Eu estava pronta para competir, pai, porque participar dos Jogos Olímpicos é um sonho para qualquer atleta. Queria muito ter ido no ano passado. Ao longo de 2020, usei meu tempo para colocar a cabeça no lugar. Pude me recuperar fisicamente, e acredito que, na medida do possível, todos os atletas puderam recarregar suas energias para chegar bem no Japão.
Eu ainda sonho, pai, e me vejo participando dos Jogos Olímpicos de Tóquio. De tudo que pude conquistar na minha carreira, ainda falta esse pódio. Confesso que é o que mais me deixa ansiosa neste momento.
Mas tem uma coisa, pai. Embora eu já imagine que vá frustrar suas expectativas de novo, prefiro que você saiba por mim. Mesmo depois das Olimpíadas, mesmo se eu conquistar uma medalha, eu não vou parar.
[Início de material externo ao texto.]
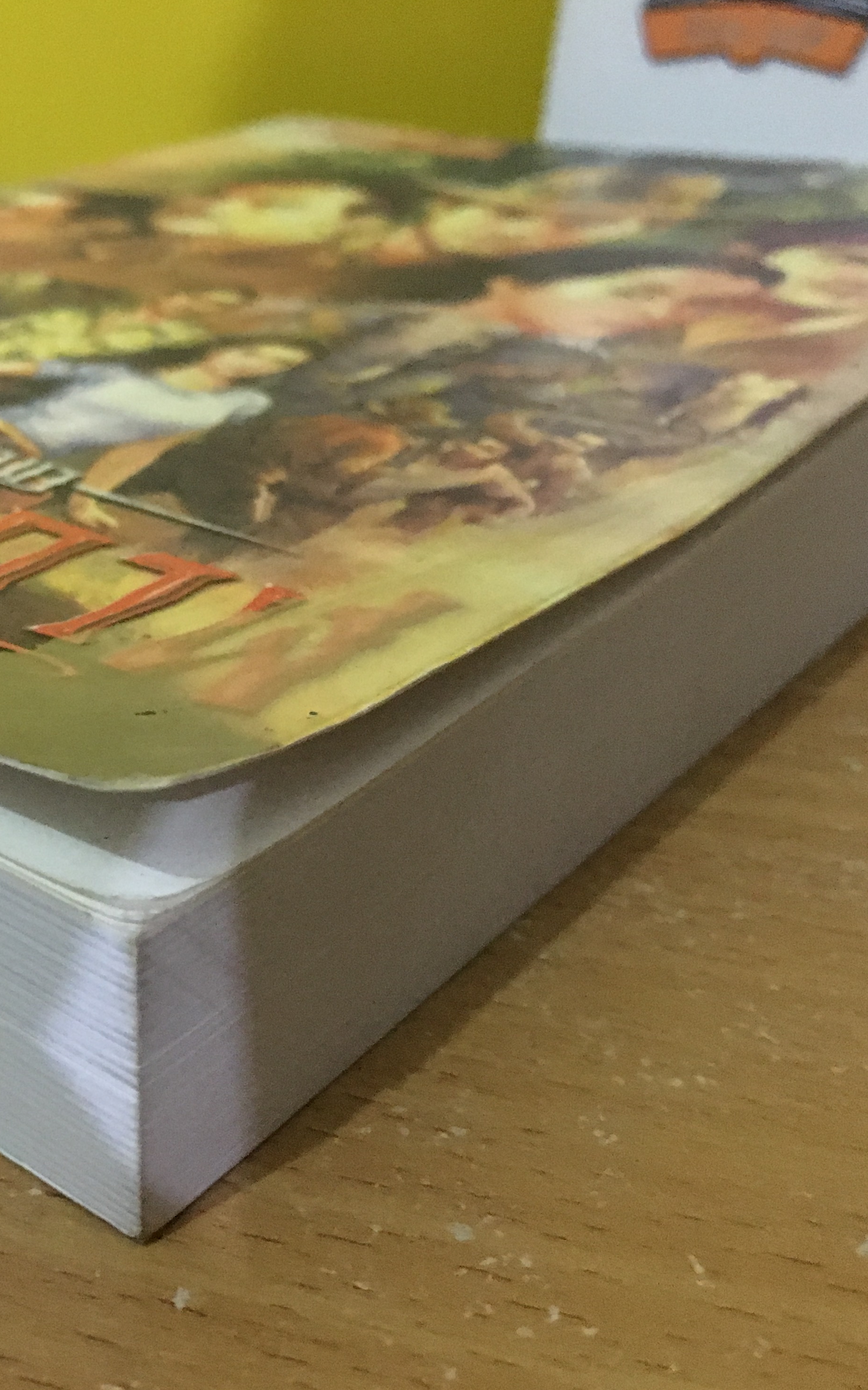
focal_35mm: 42
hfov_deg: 29.4
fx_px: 1590
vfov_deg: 47.2
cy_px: 701
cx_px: 96
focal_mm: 4.15
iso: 320
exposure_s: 1/17
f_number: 2.2
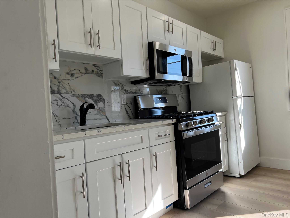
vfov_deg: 53.1
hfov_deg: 67.3
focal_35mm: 26
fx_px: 218
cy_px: 109
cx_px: 145
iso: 50
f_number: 1.5
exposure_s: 1/353
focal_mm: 5.7
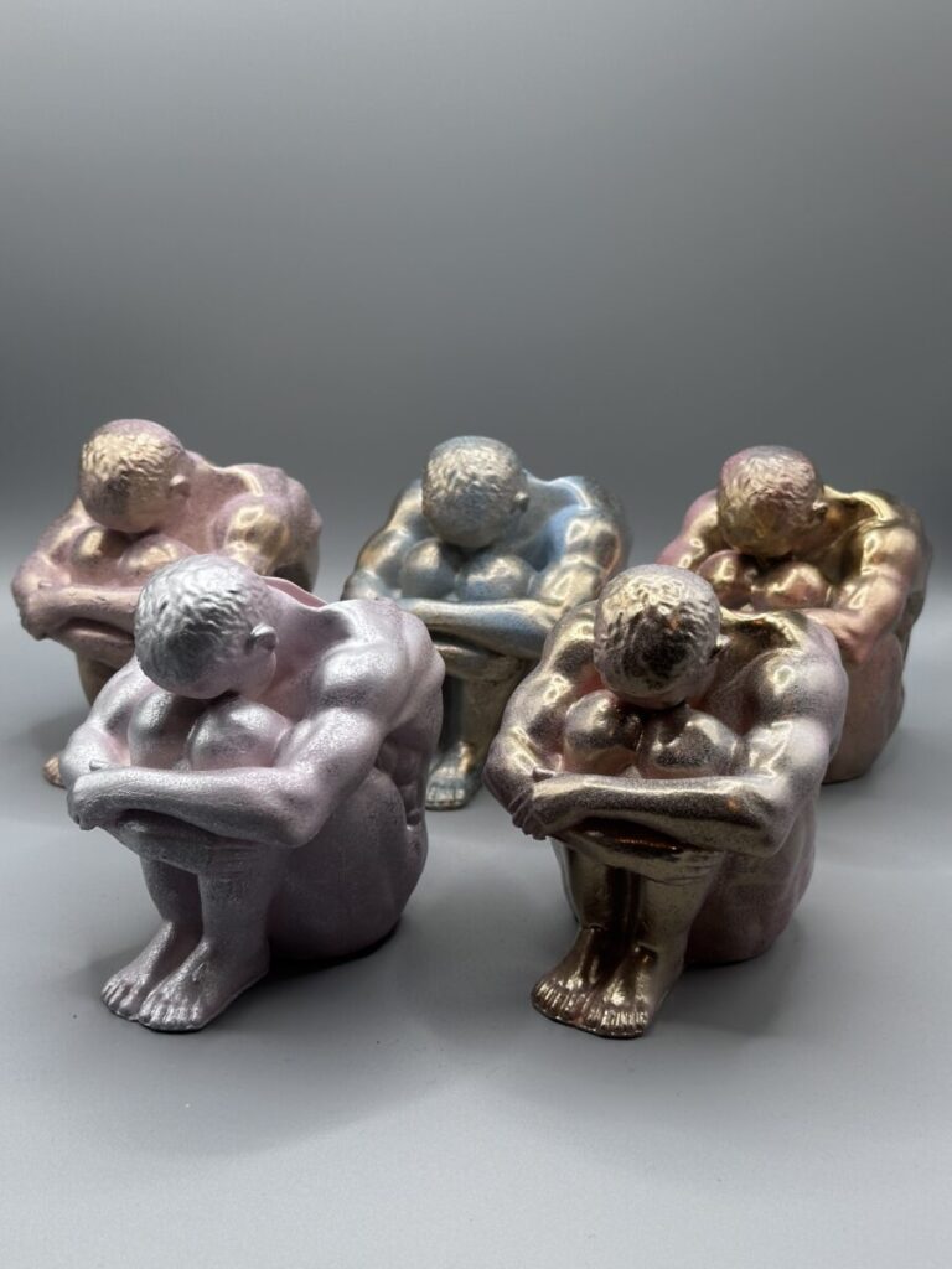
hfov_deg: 30.3
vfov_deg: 39.7
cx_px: 476
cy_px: 634
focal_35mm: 48
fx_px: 1760
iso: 50
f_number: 1.78
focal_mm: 6.86
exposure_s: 1/147
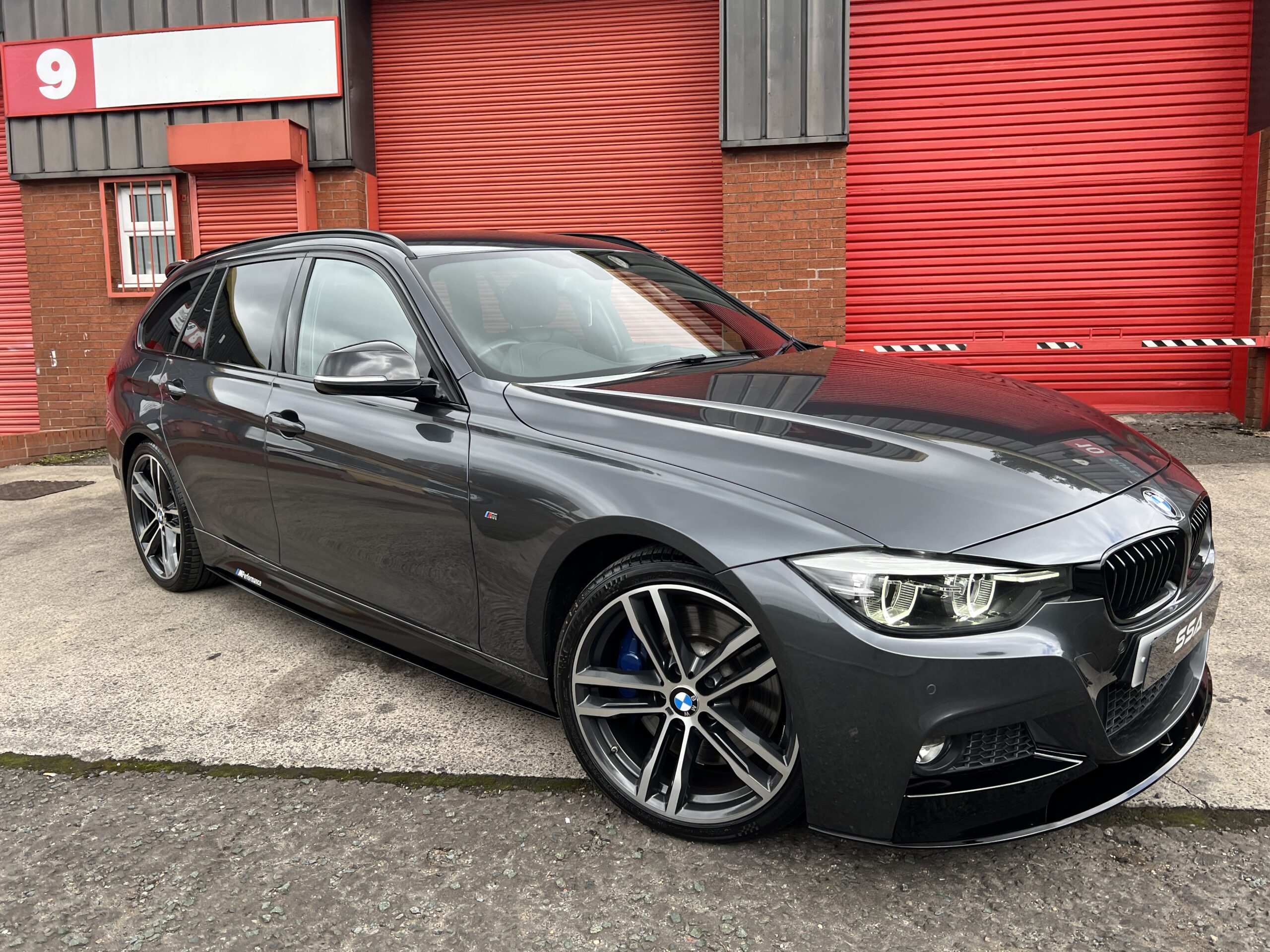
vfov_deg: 53.1
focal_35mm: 26
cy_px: 476
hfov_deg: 67.3
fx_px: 954
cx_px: 635
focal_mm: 5.7
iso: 50
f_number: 1.5
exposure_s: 1/873
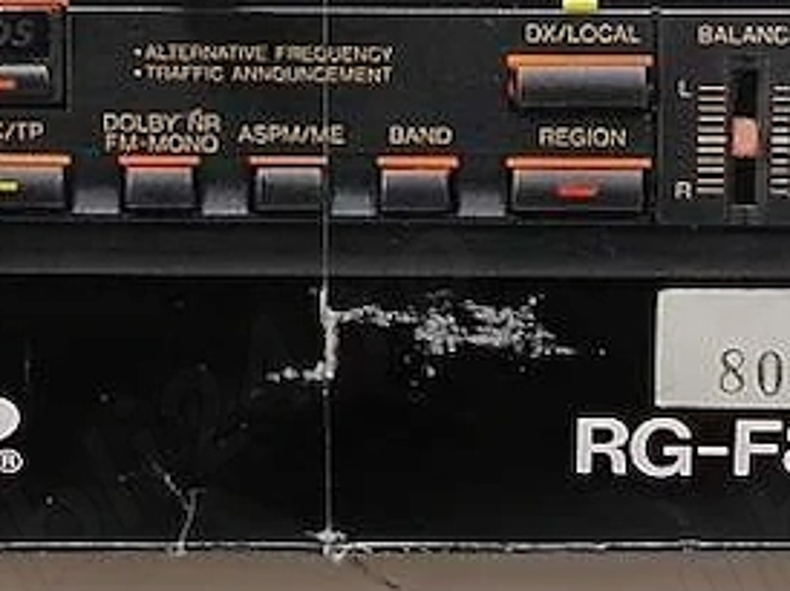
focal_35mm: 157
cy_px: -271
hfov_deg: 12.6
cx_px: 363
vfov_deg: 9.2
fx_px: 3580
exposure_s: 1/80
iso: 80
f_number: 3.3
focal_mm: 6.1
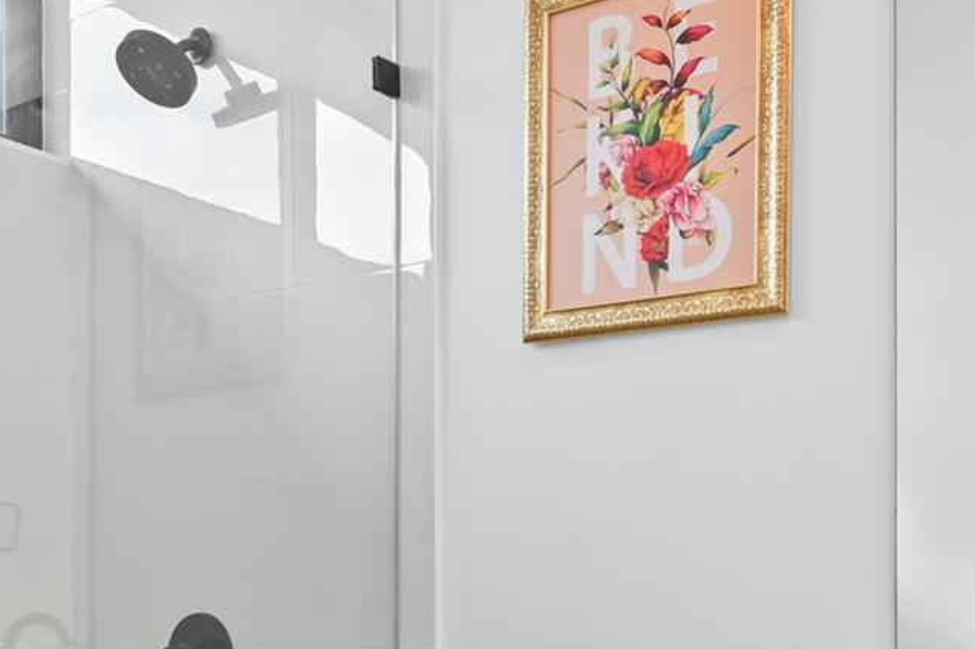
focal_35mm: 45
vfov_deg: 28.7
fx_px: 1218
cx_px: 533
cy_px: 583
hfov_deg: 43.6
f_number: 14
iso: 200
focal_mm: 14
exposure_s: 1/5
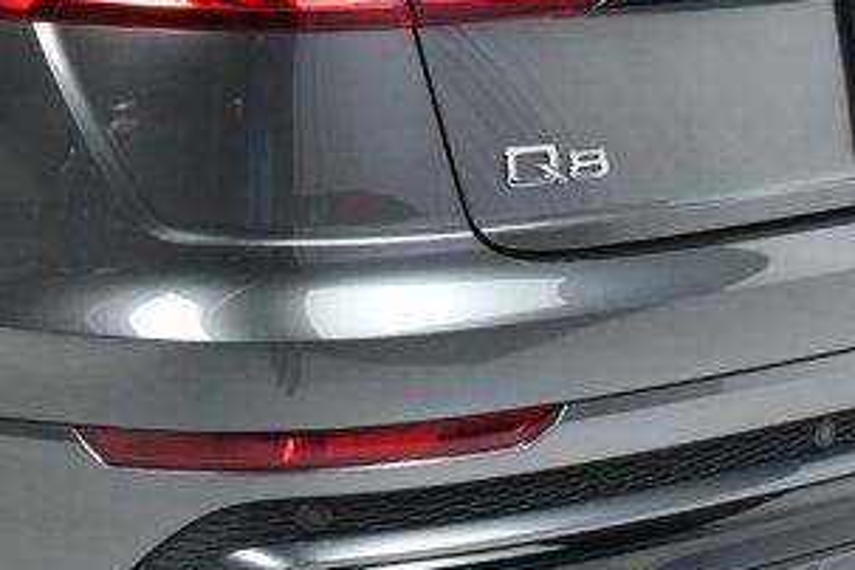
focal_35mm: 132
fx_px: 3135
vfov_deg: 10.3
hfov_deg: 15.3
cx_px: -3
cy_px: 76
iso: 100
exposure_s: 1/160
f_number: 10
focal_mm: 26
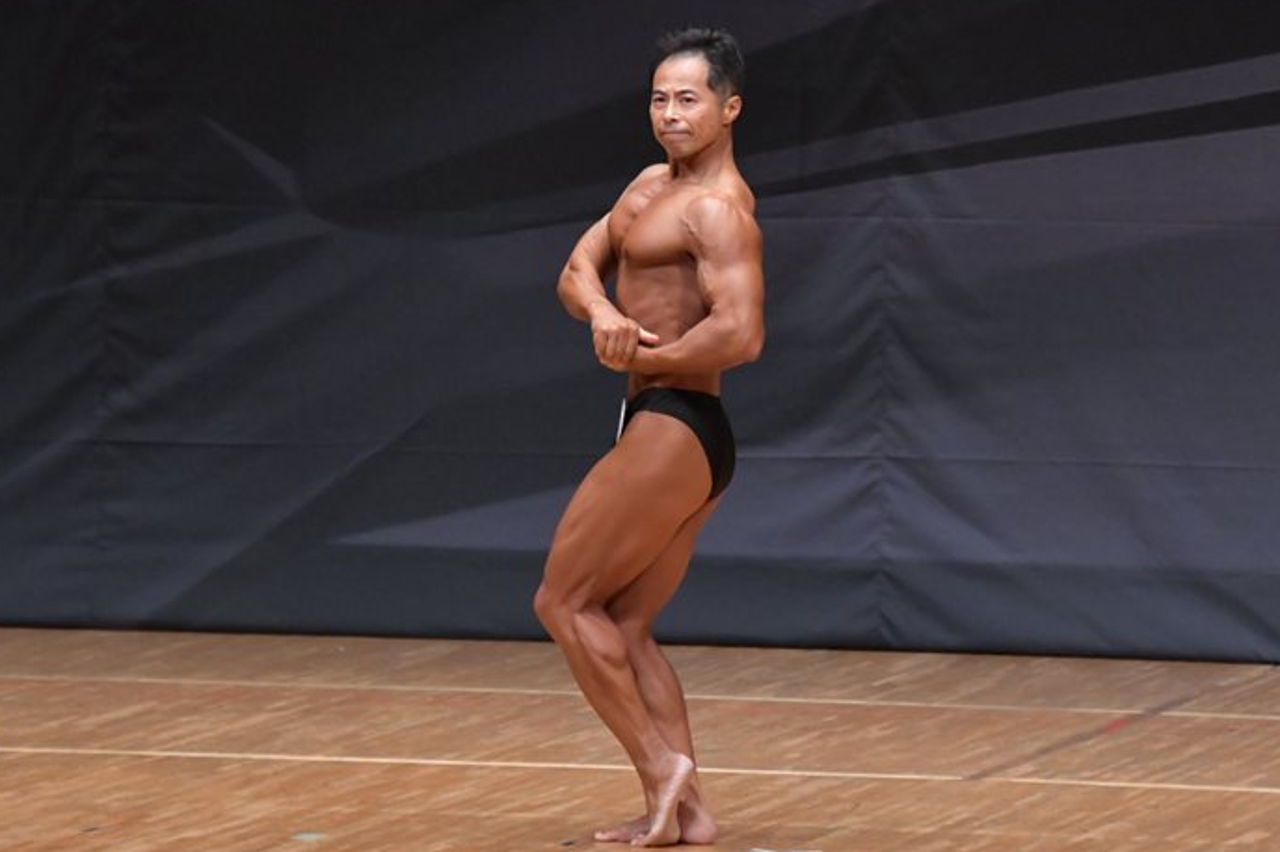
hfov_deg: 6.4
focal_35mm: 321
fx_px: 11407
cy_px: 426
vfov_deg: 4.3
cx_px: 695
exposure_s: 1/400
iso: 6400
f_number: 5.6
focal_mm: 190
Depois de tantos obstáculos, acho que ainda falta superar o do reconhecimento do skate feminino.
Ainda hoje, é natural que o skate masculino tenha muito mais apoio que o feminino.
O que não deixa de ser uma contradição. Este é um esporte que não discrimina ninguém. O skate não abandona ninguém.
Pouco importa, pai, se vão chamar sua filha mais nova de maloqueira, de Maria-Homem. E não tem problema se, de vez em quando, eu cair e me machucar. Eu sei que você quer cuidar de mim. Mas não tem jeito. Você vai ter de deixar eu fazer umas manobras mais ousadas, como aquela de quando eu tinha 9 anos: montar um skate novo no dia seguinte a você ter partido o meu anterior ao meio.
Acredite, pai, isso vai ser importante para mim e para todos os garotos e garotas, de todas as idades.
Se eu posso, eles também podem. Essa será minha grande conquista.